Respiré con alivio, porque una cosa es bajar por una larga cuerda, y otra muy diferente subirla, aunque sea contando con la baja gravedad de Gor, particularmente si se trataba de una cuerda tan larga como aquélla y que yo apenas distinguía en la oscuridad.
Los nudos de los que hablaba Harold estaban hechos con otra cuerda, que estaba cosida y adherida a la principal, de manera que formaban un solo cuerpo inseparable. Esos nudos se sucedían cada tres metros, y he de confesar que aunque nos tomábamos nuestros descansos, la subida resultó terriblemente fatigosa. De todos modos, lo que más me preocupó en aquellos momentos fue la perspectiva de la vuelta: no me imaginaba cómo iba a poder llevar la esfera dorada cuerda abajo, sumergiéndome en el agua, y pasando por la corriente subterránea hasta llegar al lugar en el que había empezado nuestro trayecto. Menos claro todavía se me antojaba el regreso de Harold; si de verdad conseguía arrebatar alguno de los frutos y flores de los Jardines del Placer de Saphrar, no entendía cómo se las arreglaría para conducir a su revoltosa presa a lo largo de la dificultosa e intrincada ruta.
Como soy de naturaleza bastante inquisitiva, no pude evitar preguntarle sobre el asunto mientras sobrepasábamos los primeros cien metros de cuerda.
—Al escapar —me dijo— deberemos robar un par de tarns y darnos prisa.
—¡Ah, bien! ¡Me alivia comprobar que tenías un plan!
—¡Claro que tengo un plan! Soy un tuchuk, ¿no?
—¿Has montado en un tarn con anterioridad?
—No —me respondió mientras continuaba su escalada en algún lugar por encima de mí.
—Pero entonces, ¿cómo esperas controlarlo para huir? —inquirí subiendo tras él.
—Tú eres un tarnsman, ¿verdad?
—Sí.
—Pues ya está todo dicho: tú me enseñarás.
—Se dice que un tarn siempre sabe si el que lo monta es o no es un tarnsman, y que mata inmediatamente a los que no lo son.

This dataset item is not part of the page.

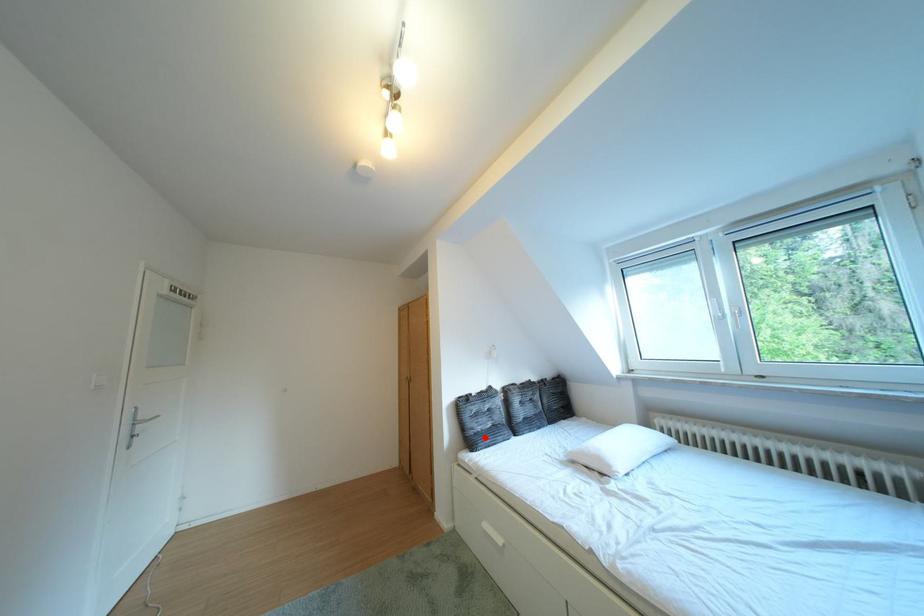
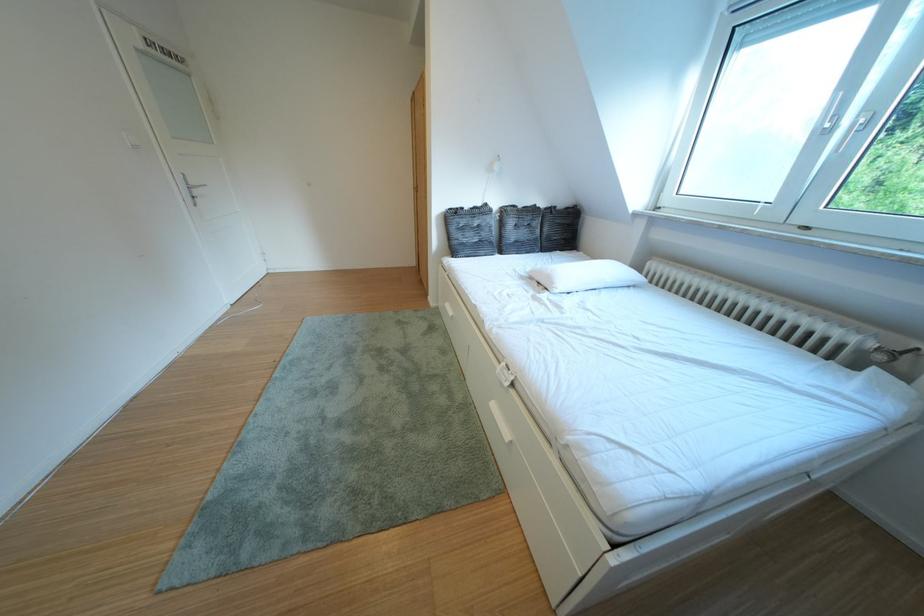
Question: I am providing you with two images of the same scene from different viewpoints. A red point is shown in image1. For the corresponding object point in image2, is it positioned nearer or farther from the camera?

—Pues tendré que acabar con esa norma —respondió Harold.
—¿Y cómo lo harás?
—Será muy fácil. Soy un tuchuk.
Por un momento estuve pensando en bajar otra vez y volver a los carros en busca de una botella de Paga. El día siguiente sería tan indicado como cualquier otro para llevar a cabo mi misión. Pero volver a atravesar los lugares por los que habíamos pasado era una perspectiva demasiado cruel. No es lo mismo disfrutar en unos baños públicos, o chapotear en una piscina o en un riachuelo, a luchar contra una fuerte corriente durante varios pasangs en un túnel cuyo techo dista solamente unos centímetros de la superficie del agua.
—Supongo que bastará para mi cicatriz del coraje —dijo Harold desde ahí arriba—. ¿No lo crees así?
—¿Qué es lo que debe bastar para tal cosa?
—Robar una muchacha de la Casa de Saphrar, y volver al campamento en un tarn robado.
—Sin duda —gruñí.
Pensé en si los tuchuks tendrían alguna cicatriz que premiara la estupidez. Si tal era el caso, propondría como candidato en firme al joven que escalaba por encima de mí, pues en mi opinión se merecía la distinción.
De todos modos, a pesar de mi sentido común, algo en mí admiraba la seguridad que mostraba Harold el tuchuk.